I learned early on that one of the keys to success is to never lose sight of the endgame. Regardless of what you are doing, there is always an ultimate goal that will pay the bills.

If you were running a logistics operation your endgame would be along the lines of getting undamaged product to customers on time. In the case of a website, your probably aiming to get users to buy or use a product.

It's easy to get lost in all the small things that don't really matter, but when we focus on a clear final goal, it is much easier to put together smaller attainable and actionable goals that will lead you over the big one that keeps the lights on.

User Empathy and the User Experience

At the end of the day, when it comes to a software product, we want our users to easily, intuitively and productively be able to use our product, and be connected to exactly the information that they are looking for.

If a customer comes to your website to find out when your store closes, and they cannot easily find that information in a very small amount of time, they are very likely going to be over your site and looking at your competitors page. Nobody likes a poorly designed user experience.

If we don't focus on the users, and connecting them to the information that allows them to do business with us, we can easily get lost in all the small things, and lose a lot of potential customers in the process.

User Empathy Mapping

User empathy mapping is one of my favorite tools in the user experience tool-belt. When we take time to walk in the shoes of the people that use our websites and products, we often find surprising hurdles that cause users to turn somewhere else.

Our website or software application is meant to connect people with information that would otherwise be hard to find or aggregate. It never hurts to stop and spend a little time reflecting on how you can do a better job at serving your customers.

User Personas

When thinking about the experiences users are having on your website or software application, It helps to develop several different personas for each different user experience your website or application is trying to provide.

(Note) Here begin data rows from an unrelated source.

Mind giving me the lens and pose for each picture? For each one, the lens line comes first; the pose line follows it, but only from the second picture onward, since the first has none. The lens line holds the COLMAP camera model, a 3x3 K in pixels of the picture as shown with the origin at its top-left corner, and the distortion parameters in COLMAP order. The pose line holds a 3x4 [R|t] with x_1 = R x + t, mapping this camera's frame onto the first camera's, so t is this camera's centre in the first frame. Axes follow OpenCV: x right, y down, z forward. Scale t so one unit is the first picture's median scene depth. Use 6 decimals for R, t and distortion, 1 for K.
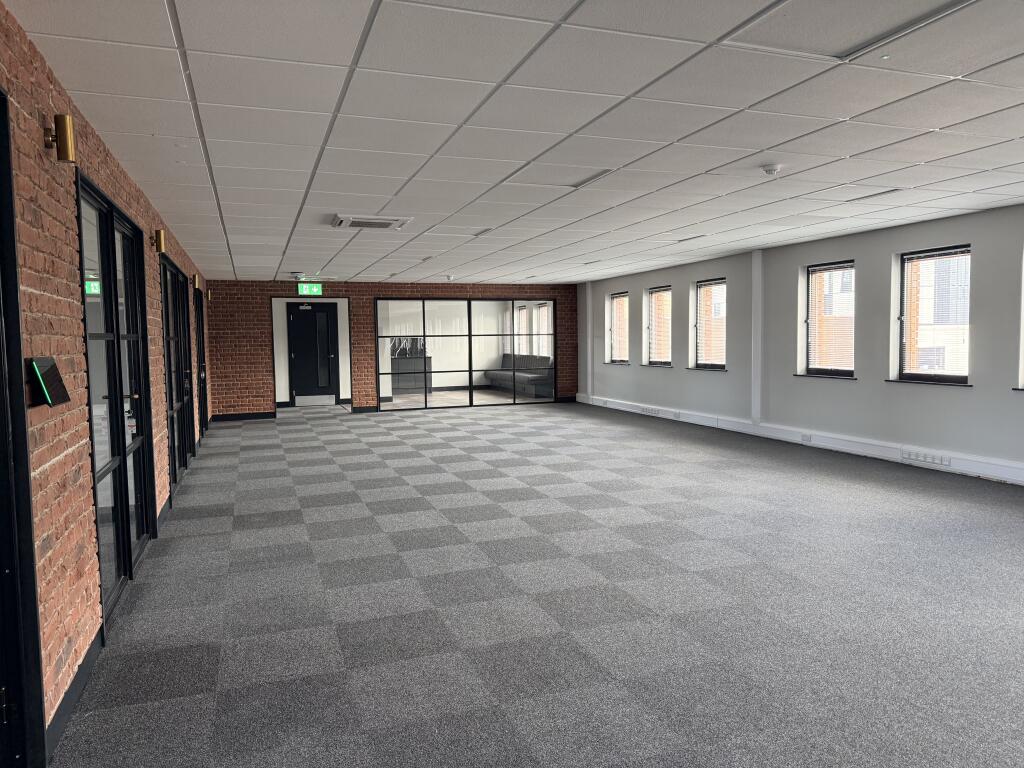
lens RADIAL K [[736.2, 0, 525.9], [0, 736.2, 385.8], [0, 0, 1]] dist [0.105806, -0.103451]
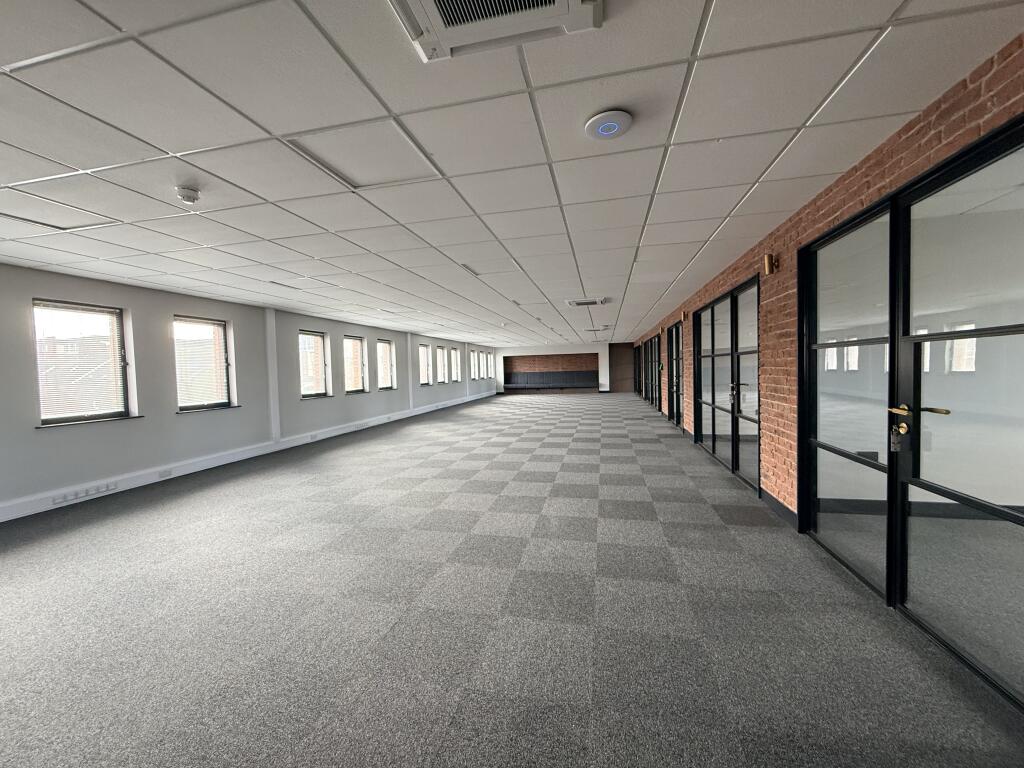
lens RADIAL K [[410.7, 0, 512.0], [0, 410.7, 384.0], [0, 0, 1]] dist [-0.000104, -0.000011]
pose [[-0.831782, 0.007727, 0.555048, -0.430968], [0.068387, 0.993712, 0.088650, -0.085197], [-0.550873, 0.111696, -0.827081, 1.365632]]
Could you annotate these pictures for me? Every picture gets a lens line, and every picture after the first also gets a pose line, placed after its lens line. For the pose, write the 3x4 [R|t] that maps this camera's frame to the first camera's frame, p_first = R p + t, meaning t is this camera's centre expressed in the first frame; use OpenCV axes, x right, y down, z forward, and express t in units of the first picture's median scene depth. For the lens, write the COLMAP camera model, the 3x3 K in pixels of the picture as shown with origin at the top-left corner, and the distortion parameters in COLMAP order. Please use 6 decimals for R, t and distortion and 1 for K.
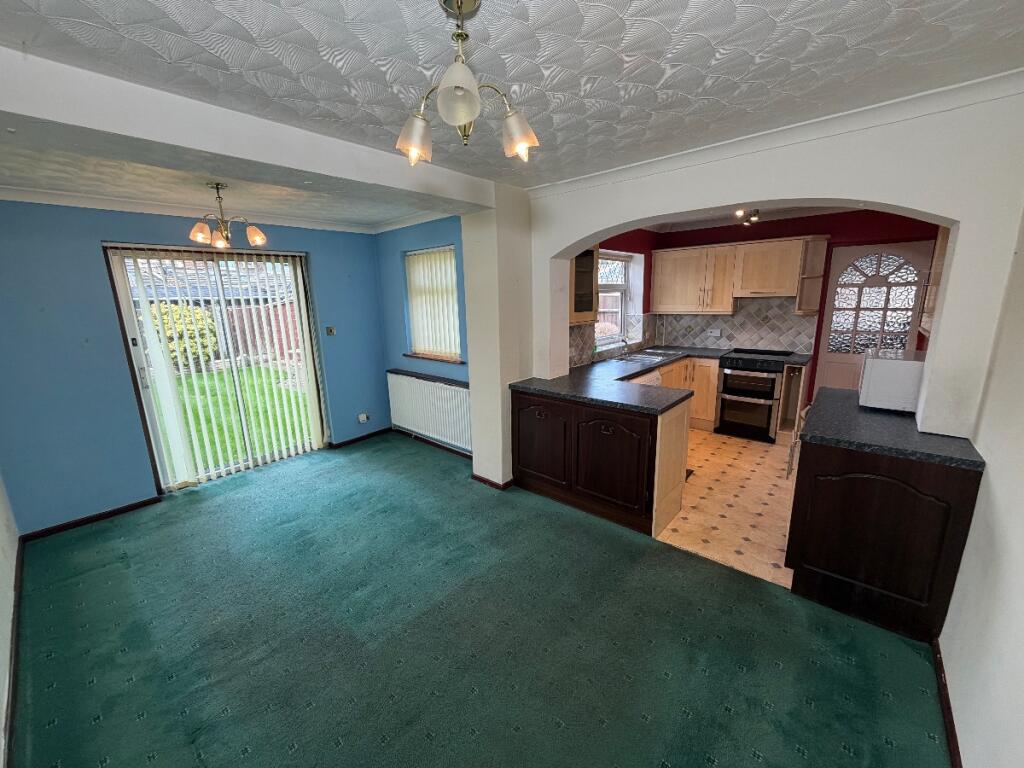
lens RADIAL K [[404.3, 0, 512.0], [0, 404.3, 384.0], [0, 0, 1]] dist [-0.012212, 0.000160]
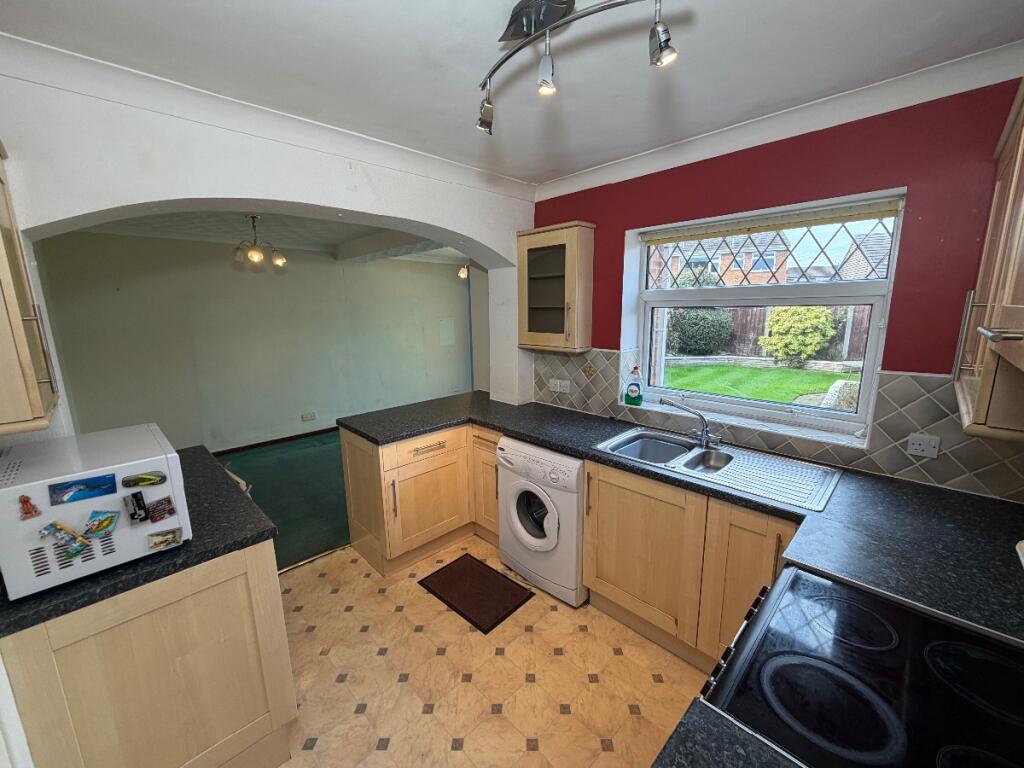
lens RADIAL K [[404.3, 0, 512.0], [0, 404.3, 384.0], [0, 0, 1]] dist [-0.012212, 0.000160]
pose [[-0.071744, 0.216418, -0.973661, 0.818753], [-0.198377, 0.953579, 0.226571, -0.219145], [0.977497, 0.209407, -0.025481, 0.878734]]
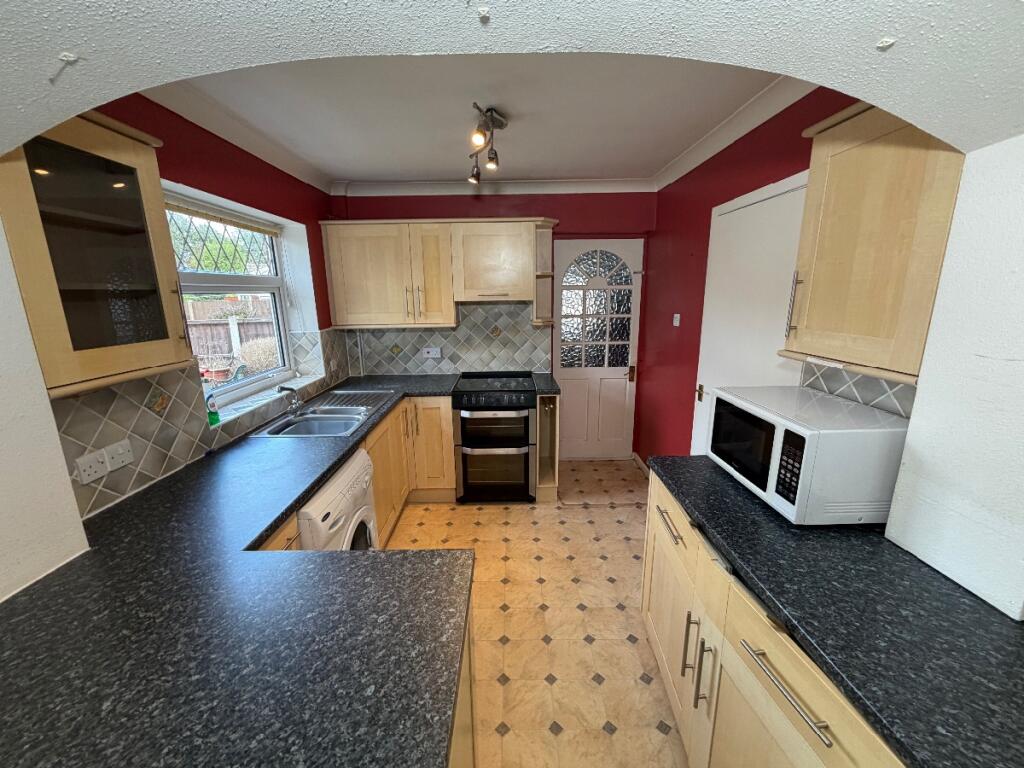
lens RADIAL K [[404.3, 0, 512.0], [0, 404.3, 384.0], [0, 0, 1]] dist [-0.012212, 0.000160]
pose [[0.745763, -0.128855, 0.653631, 0.177150], [0.134133, 0.990067, 0.042140, -0.104823], [-0.652568, 0.056247, 0.755640, 0.481041]]
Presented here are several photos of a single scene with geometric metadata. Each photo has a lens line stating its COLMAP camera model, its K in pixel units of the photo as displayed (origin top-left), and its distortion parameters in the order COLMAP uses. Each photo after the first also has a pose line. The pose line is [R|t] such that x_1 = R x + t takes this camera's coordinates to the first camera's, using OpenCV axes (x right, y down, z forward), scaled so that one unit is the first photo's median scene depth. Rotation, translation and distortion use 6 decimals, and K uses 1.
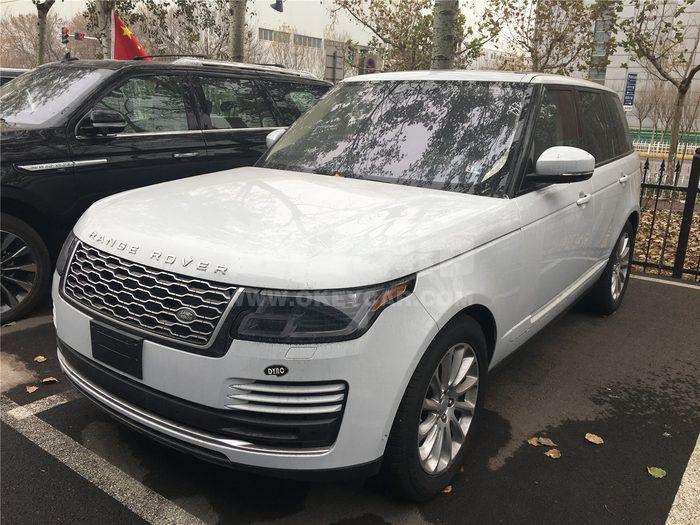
lens RADIAL K [[605.6, 0, 350.0], [0, 605.6, 262.5], [0, 0, 1]] dist [0.133563, -0.214660]
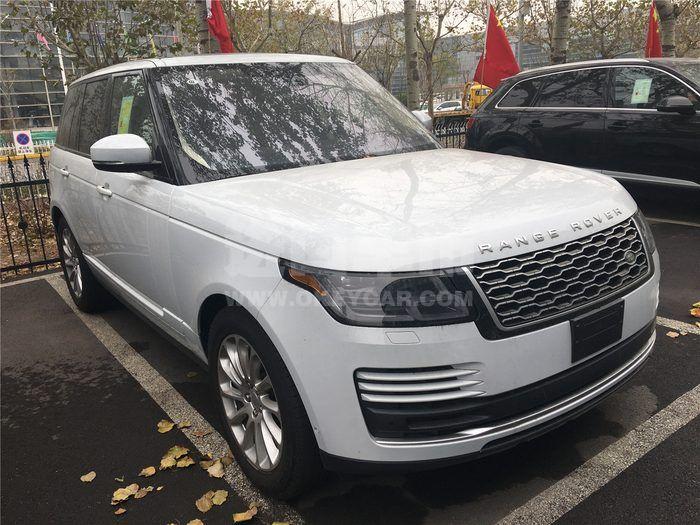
lens RADIAL K [[605.6, 0, 350.0], [0, 605.6, 262.5], [0, 0, 1]] dist [0.133563, -0.214660]
pose [[0.268925, -0.299603, 0.915378, -1.341086], [0.309151, 0.926952, 0.212568, -0.280772], [-0.912198, 0.225825, 0.341903, 1.014561]]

Maybe you have an online store, and users need to search your listings to find a product that suits their individual needs. And then you have someone who is responsible for maintaining the listings and keeping them current. A third experience might be the person who has to pick and ship the customer's orders.

If we create a few personas for each different user experience, and give them false names, careers, locations... it really brings those users to life. You might discover that users trying to use the same features might have different challenges based on different factors in their lives, maybe customers coming from the north need better directions in the morning hours because of traffic on a certain road. Often times a lot of golden 'aha' moments come out of a good user empathy mapping session.

User Experience

What if we were sitting next to the user when they used the website or application for the first time. We can start asking ourselves some simple questions:

  • What would they say?
  • What would they think?
  • What would they feel?
  • What would they do?

When we think about what our different personas are thinking, feeling and experiencing while trying to use our website or software application, we often walk away with solutions to big problems we didn't even know we had.

Why it Matters

In conclusion, when we leverage personas and user empathy mapping, we often find hurdles that different users on our website or software application struggle to cross over. When considering the different roles and lives that users using your website come from, we can often find and prevent problems, and focus on connecting people to information that they need.